Jan. 25 (Bloomberg) -- Lithuania’s new government gave its backing to the euro as officials pledged to follow the country’s two Baltic neighbors by adopting the currency in 2015.
Prime Minister Algirdas Butkevicius met Finance Minister Rimantas Sadzius and central bank Governor Vitas Vasiliauskas today in the capital, Vilnius to set what he called the “ambitious goal.” Lithuania meets all European Union criteria to join the euro area except on inflation, Vasiliauskas said.
The decision is a vote of confidence in the euro as the currency region grapples with its second recession since the debt crisis broke out in 2009. The 2015 target would probably make Lithuania the last of the three Baltic nations to introduce the euro, with Latvia planning to join the euro area next year after Estonia made the switch in 2011.
“It’s a general positive for the whole EU story because it shows that countries are still looking to converge and join the euro zone,” ING Groep NV economist Simon Quijano-Evans said today by phone from London. While taming inflation won’t be easy, Lithuania’s plan “does seem realistic,” he said.
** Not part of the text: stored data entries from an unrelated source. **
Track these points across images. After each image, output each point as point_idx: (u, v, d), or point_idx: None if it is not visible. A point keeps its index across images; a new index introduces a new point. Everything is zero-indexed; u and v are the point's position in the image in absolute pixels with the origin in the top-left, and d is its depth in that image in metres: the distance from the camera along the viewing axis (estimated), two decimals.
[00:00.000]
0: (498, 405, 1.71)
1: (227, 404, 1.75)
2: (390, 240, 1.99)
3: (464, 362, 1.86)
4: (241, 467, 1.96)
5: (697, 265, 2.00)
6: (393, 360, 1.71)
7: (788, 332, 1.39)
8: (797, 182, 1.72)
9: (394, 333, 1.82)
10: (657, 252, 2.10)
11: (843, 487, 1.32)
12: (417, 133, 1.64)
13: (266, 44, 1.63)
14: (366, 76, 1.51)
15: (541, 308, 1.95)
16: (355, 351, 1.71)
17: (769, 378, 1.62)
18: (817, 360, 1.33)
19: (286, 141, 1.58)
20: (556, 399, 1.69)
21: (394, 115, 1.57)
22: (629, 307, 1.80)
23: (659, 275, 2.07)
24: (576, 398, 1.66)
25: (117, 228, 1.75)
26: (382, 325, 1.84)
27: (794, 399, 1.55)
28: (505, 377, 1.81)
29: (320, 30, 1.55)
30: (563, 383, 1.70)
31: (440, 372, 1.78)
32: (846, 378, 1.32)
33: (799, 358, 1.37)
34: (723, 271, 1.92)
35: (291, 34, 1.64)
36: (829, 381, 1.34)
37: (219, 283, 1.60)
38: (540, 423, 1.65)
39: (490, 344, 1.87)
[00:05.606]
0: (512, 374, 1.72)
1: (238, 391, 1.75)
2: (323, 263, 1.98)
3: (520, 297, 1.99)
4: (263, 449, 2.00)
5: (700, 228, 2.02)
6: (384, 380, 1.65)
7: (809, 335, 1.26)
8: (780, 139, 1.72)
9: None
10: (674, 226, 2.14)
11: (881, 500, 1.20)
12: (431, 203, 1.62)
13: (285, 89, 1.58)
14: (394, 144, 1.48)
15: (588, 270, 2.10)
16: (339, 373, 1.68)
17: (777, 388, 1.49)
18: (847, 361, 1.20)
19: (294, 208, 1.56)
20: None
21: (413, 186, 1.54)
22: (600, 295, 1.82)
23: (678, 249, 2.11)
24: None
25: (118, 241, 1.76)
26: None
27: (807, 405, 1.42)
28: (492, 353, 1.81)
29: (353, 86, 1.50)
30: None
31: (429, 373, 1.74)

The yield on Lithuania’s dollar bond due 2022 fell to 3.299 percent at 1:20 p.m. in Vilnius, down from 3.36 percent yesterday. The cost to insure its debt against non-payment for five years using credit-default swaps is 98 basis points, 36 points more than for Estonia, data compiled by Bloomberg show.
Lithuania will set up a task force to oversee progress toward euro adoption and ensure other political decisions don’t conflict with that objective, Butkevicius said. A 2007 plan to join the euro area failed because inflation was 0.1 percentage point more than the level permitted by the EU.
“We certainly don’t want that to happen this time,” Vasiliauskas told reporters. “We see a window where we can meet the inflation criteria.”
The government will maintain fiscal discipline, while state institutions will avoid raising regulated prices to bring price growth within the EU limit, according to the central bank chief.
Lithuania’s average 12-month inflation rate under EU methodology was 3.2 percent in December, exceeding that month’s 2.8 percent threshold for euro adoption. The limit is derived from the average inflation of the three EU member states with the slowest price growth, plus 1.5 percentage points.
Butkevicius said officials would monitor the effect of higher wages and additional state spending on inflation. In the run-up to last October’s elections, his party vowed to boost the minimum wage and raise social benefits after four years of austerity while also narrowing the budget deficit.
This year’s budget envisages narrowing the fiscal shortfall to 2.5 percent of gross domestic product from 3 percent in 2012, the maximum allowed by the EU for countries within the euro region, as the economy grows an estimated 3.5 percent.
The government plans to raise social spending and boost salaries further after approving an 18 percent increase in the minimum wage in December, Butkevicius said.
The announcement of a target date for euro adoption is probably a sign that Lithuania is preparing to sell international bonds, according to Mohammed Kazmi, emerging-markets strategist at Royal Bank of Scotland Plc.
“Commitment to euro accession is an attempt to improve market conditions for issuance and calm investor concerns surrounding both inflation and public finances,” Kazmi said today by e-mail from London.
The country, which needs to raise an estimated total of $2 billion in international markets this year, will probably offer about $500 million of bonds “very soon,” Kazmi said. Sadzius declined to comment when asked today about a possible bond sale.
Risks to Lithuania’s euro plan include weaker-than-estimated GDP growth, which would put pressure on the budget, and a lack of political will if Europe’s debt crisis worsens, according to Neil Shearing, chief emerging-markets economist at Capital Economics Ltd. in London.
“If the debt crisis flares up again, will Brussels and Frankfurt be reluctant to admit new members?” he said today by e-mail. “And perhaps more importantly, will Vilnius still want to join?”